Now take a moment to fully describe the policy and the procedures for the enforcement of the policy. This is important for providing guidance on how to execute the policy.

Please provide guidelines for the policy in order to assist employees and managers in the proper execution of their duties. Also define when the policy was drafted, effective, and issued into the policy of the business.

Please indicate if there is a revised date and any request that was the source of the policy creation. The system will designate a policy owner based on the individual who created or entered the information. Depending on your internal approval process there is a set of statuses to apply to the policy to ensure a proper approval and notification process has been followed in the creation of the policy.

Once you save your policy, it will appear with a flow that defines what status the policy has reached in your review and approval process. You can view the policy in a list-view or a Kanban to manage your review and policy action plan.

Step 4: Define Model Terms

You can now review which policies require model terms for your website and/or contracts.
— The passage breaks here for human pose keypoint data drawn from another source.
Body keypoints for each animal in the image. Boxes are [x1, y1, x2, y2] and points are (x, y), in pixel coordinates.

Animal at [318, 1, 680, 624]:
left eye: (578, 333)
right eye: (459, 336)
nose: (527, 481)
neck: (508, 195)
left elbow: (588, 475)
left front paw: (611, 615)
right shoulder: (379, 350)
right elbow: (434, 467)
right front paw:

From the policy, you can create a new model term to be used as a standard in the implementation of the policy. The model terms are defined to be used in clauses, documents, privacy statements, agreements, and checklists that are used for distribution to third parties. The model terms will provide a library of acceptable language to be used with external points of contact.

The below 2 steps are optional but important to the delivery of a successful Compliance Program.

Step 5: Create Your Employee Community

Employees who need to be aware of your policies, but are not active in the management of the policy, should access the information via a defined Employee Community. You should define the audit and review activity with your legal counsel and/or consultants.

Step 6: Create Your Consumer Community

It's important that you provide third parties with a way to make requests of your organization regarding policy requests. We recommend that you provide simple forms for individuals to make requests appropriate to your policies. You should define the request process and activity with your legal counsel and/or consultants.